Getting SocketTimeoutException error when HotRod Java client trying to reconnect on Red Hat JBoss Data Grid

Solution Verified - Updated -

Environment

  • Red Hat Data Grid
    • 7.3.x
  • Hot Rod Java client

Issue

  • Getting timed out when JDG client tries to reconnect on JDG server
  • After stopping JDG server node, Hot Rod Java client gets blocked and launches a SocketTimeoutException client exception
  • Hot Rod client is not retrying when a server goes down launching Connection reset by peer

Resolution

The Hot Rod client registers a default timeout for operations using the socket timeout (60000 milliseconds by default). However, when this timeout is reached, the retry logic is not invoked causing requests to dead and servers failing immediately without retry.

  1. To solve that issue update the Hot Rod Java client to 7.3.5 version as described in the Fix Version/s: on JIRA JDG-3357
  2. Set the socket_timeout, connect_timeout, max_retries in the client-side configuration.
    This can be done one the hotrod-application.properties file (or hotrod-client.properties), as below:
        infinispan.client.hotrod.socket_timeout = 5000
        infinispan.client.hotrod.connect_timeout = 5000
        infinispan.client.hotrod.max_retries = 5

Or programmatically:

                .maxRetries(5)
                .socketTimeout(80000)
                .connectionTimeout(80000)

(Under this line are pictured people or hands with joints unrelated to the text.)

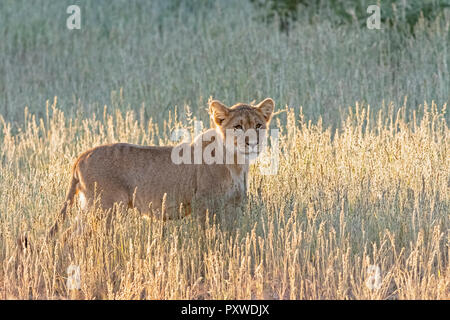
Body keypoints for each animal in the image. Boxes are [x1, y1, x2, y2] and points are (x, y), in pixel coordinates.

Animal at [49, 99, 274, 236]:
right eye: (238, 127)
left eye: (258, 125)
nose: (252, 142)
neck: (236, 162)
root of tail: (81, 156)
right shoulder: (203, 203)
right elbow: (208, 235)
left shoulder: (234, 206)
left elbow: (232, 234)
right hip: (106, 209)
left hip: (91, 207)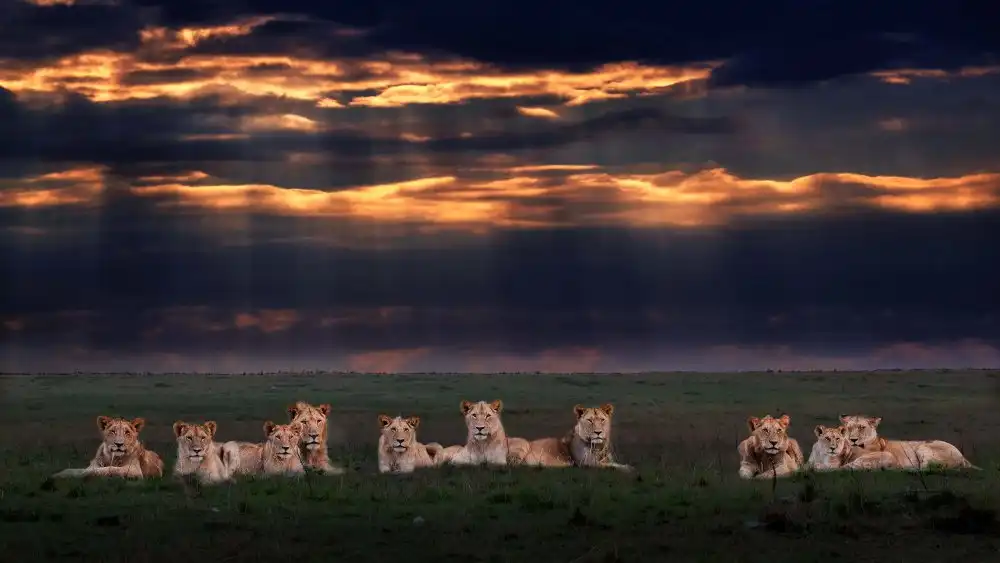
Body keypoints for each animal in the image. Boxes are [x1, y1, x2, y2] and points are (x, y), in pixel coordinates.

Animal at [838, 414, 980, 471]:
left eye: (862, 427)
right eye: (849, 428)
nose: (853, 440)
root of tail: (963, 457)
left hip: (923, 446)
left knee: (927, 468)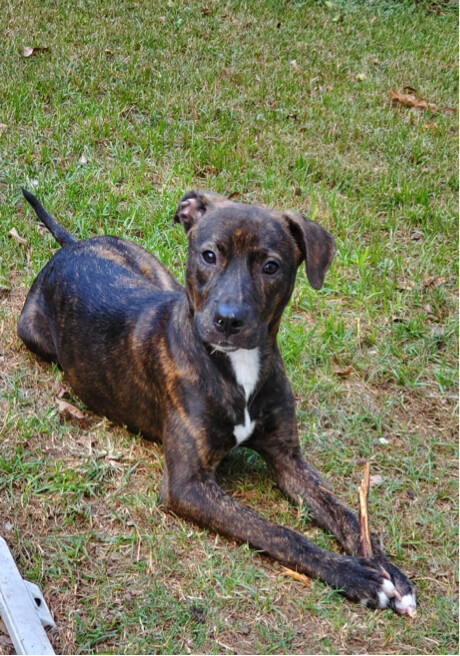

The values should be less than the max-idle defined in the clustered.xml file.

Root Cause

This issue was tracked by the following JIRA:
- Upstream community JIRA: ISPN-10429
- Internal product JIRA: JDG-3357

Diagnostic Steps

Search for SocketTimeoutException error in the Hot Rod Java client log as follow:

Exception in thread "main" org.infinispan.client.hotrod.exceptions.TransportException:: java.net.SocketTimeoutException: GetOperation{api-general-filestore, key=[B0x033E03323531, flags=0} timed out after 60000 ms
    at org.infinispan.client.hotrod.impl.Util.rewrap(Util.java:54)
    at org.infinispan.client.hotrod.impl.Util.await(Util.java:27)
    at org.infinispan.client.hotrod.impl.RemoteCacheImpl.get(RemoteCacheImpl.java:418)
    at br.com.itau.jdg.JdgTest.main(JdgTest.java:19)
Caused by: java.net.SocketTimeoutException: GetOperation{api-general-filestore, key=[B0x033E03323531, flags=0} timed out after 60000 ms
    at org.infinispan.client.hotrod.impl.operations.HotRodOperation.run(HotRodOperation.java:172)
    at io.netty.util.concurrent.PromiseTask$RunnableAdapter.call(PromiseTask.java:38)
    at io.netty.util.concurrent.ScheduledFutureTask.run(ScheduledFutureTask.java:127)
    at io.netty.util.concurrent.AbstractEventExecutor.safeExecute(AbstractEventExecutor.java:163)
    at io.netty.util.concurrent.SingleThreadEventExecutor.runAllTasks(SingleThreadEventExecutor.java:416)
    at io.netty.channel.epoll.EpollEventLoop.run(EpollEventLoop.java:331)
    at io.netty.util.concurrent.SingleThreadEventExecutor$5.run(SingleThreadEventExecutor.java:918)
    at io.netty.util.internal.ThreadExecutorMap$2.run(ThreadExecutorMap.java:74)
    at java.util.concurrent.ThreadPoolExecutor.runWorker(ThreadPoolExecutor.java:1149)
    at java.util.concurrent.ThreadPoolExecutor$Worker.run(ThreadPoolExecutor.java:624)
    at java.lang.Thread.run(Thread.java:748)

This solution is part of Red Hat’s fast-track publication program, providing a huge library of solutions that Red Hat engineers have created while supporting our customers. To give you the knowledge you need the instant it becomes available, these articles may be presented in a raw and unedited form.